Dried Mango (1 Strip (3 1/4 Inches X 7/8 Inches X 1/8 Inches))
Lunch
119 mg/dL
Usually has a stable response
Avg. Food Score on Ultrahuman App
Ultrahuman Users got a STABLE response
How to consume Dried Mango without glucose spikes
Portion Control
Limit your intake of dried mango to a small portion. Overeating even moderately healthy foods can lead to glucose spikes.
Pair with Protein
Combine your dried mango with a source of protein, such as a handful of almonds or a piece of cheese. Protein can help slow down the absorption of sugars.
Add Healthy Fats
Include healthy fats like avocado or a small amount of nuts in your meal to help stabilize blood sugar levels.
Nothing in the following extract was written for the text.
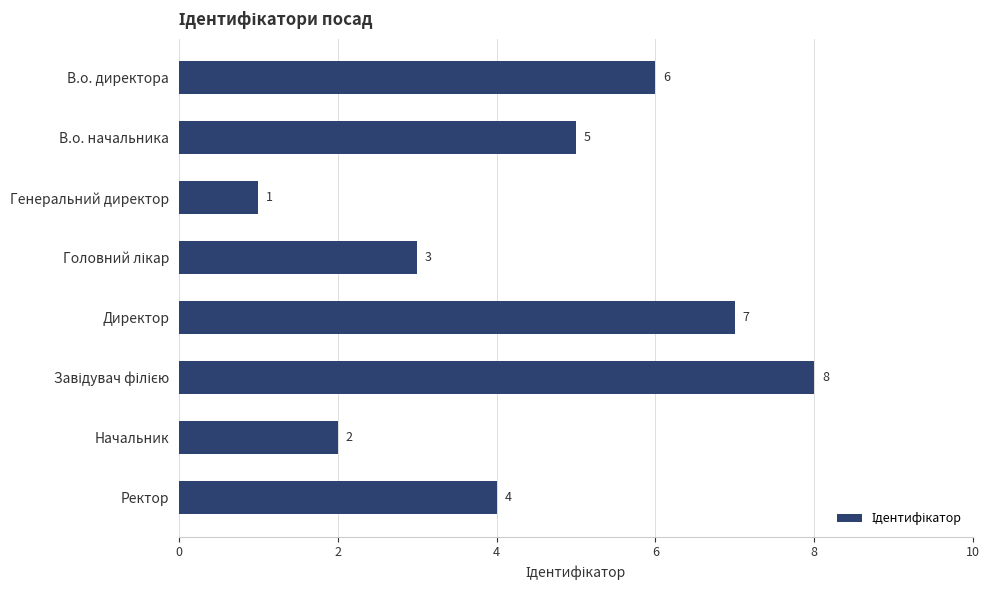

What is the sum of all values?

36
Incorporate Fiber-Rich Foods
Eat dried mango with high-fiber foods such as chia seeds or a small serving of oatmeal. Fiber can slow the digestion process and reduce glucose spikes.
Hydration
Drink plenty of water before and after eating dried mango to help your body process the sugars more efficiently.
Physical Activity
Engage in light physical activity, such as a short walk, after consuming dried mango to help your body use the glucose more effectively.
Monitor and Adjust
Keep track of your body’s response and adjust serving sizes or combinations based on your personal glucose patterns.
Time Your Consumption
Eat dried mango as part of a balanced meal rather than on an empty stomach to prevent rapid absorption of sugars.
Opt for Whole Fruits
Occasionally replace dried mango with fresh fruits like berries or an apple, which contain more water and fiber, leading to a gentler impact on blood sugar.
Mindful Eating
Eat slowly and mindfully to give your body ample time to process the sugars, reducing the likelihood of a spike.